Cornell, often with nothing more than an acoustic guitar and a harmonica, roamed the sparely dressed Majestic stage, giving the evening the feel of a rehearsal or an episode of Storytellers. (It was also one where anyone hoping to snag memories on their smartphone were out of luck: signs were posted outside the venue’s doors, asking attendees to help preserve the night’s intimacy and refrain from the use of their devices. The Majestic staff swept the aisles well into the concert.)
Alas, Cornell, who offered up a few wisecracks — “I’m gonna do something different tonight; I’m just going to read some poetry,” he said at the top — didn’t provide any insight into any of the songs being performed.

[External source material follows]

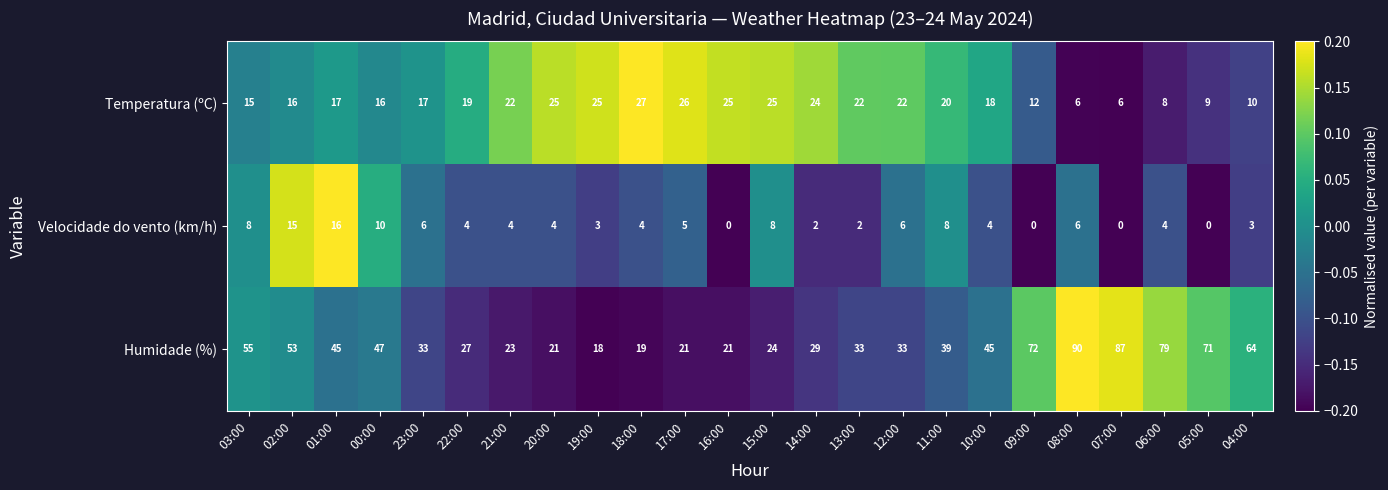

List the series in order of their overall mean, lowest first.

Velocidade do vento (km/h), Temperatura (ºC), Humidade (%)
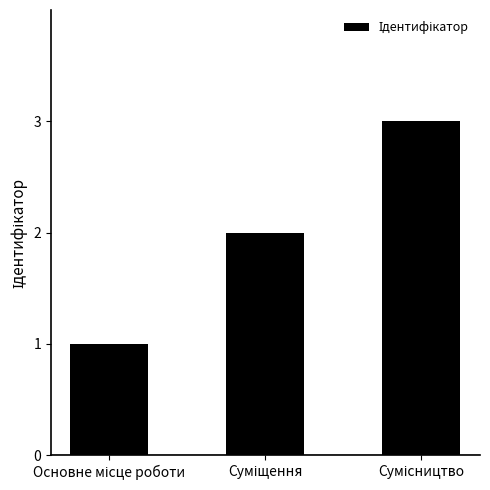

What is the maximum value shown in the chart?

3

An explanation might have been nice for his reworking of Bob Dylan’s The Times They Are A-Changin’, which found Cornell rewriting and updating the 1964 classic for the 21st century, a genial jeremiad about politics, technology and war. It was competently done, if slightly mystifying.
But while the covers provided a glimpse of Cornell’s interests outside of the rock triumvirate for which he is best known — Soundgarden, Temple of the Dog and Audioslave — it was songs from those acts the rowdy yet respectful crowd was most anxious to hear.
Fell on Black Days, Dandelion, Rusty Cage and Hunger Strike were all recast as grim, vaguely folk-influenced songs — Cornell’s explosive, husky tenor is just as potent without a full band raging away behind it, making Sunday’s show a fascinating contrast between tender and tough.
Perhaps, as the years have slipped past, Cornell’s once-visceral angst has softened and cooled a bit. There was, after all, a certain air of cultivating respect hanging over Sunday’s performance.
As he sang early on, during Before We Disappear, “Time ain’t nothing if it ain’t fast/Taking everything that you ever had/And giving nothing in return.”
A bleak perspective, but also one worth pondering, which might be more than most give Chris Cornell credit for.
After all, even the darkest shadows have depths worth exploring.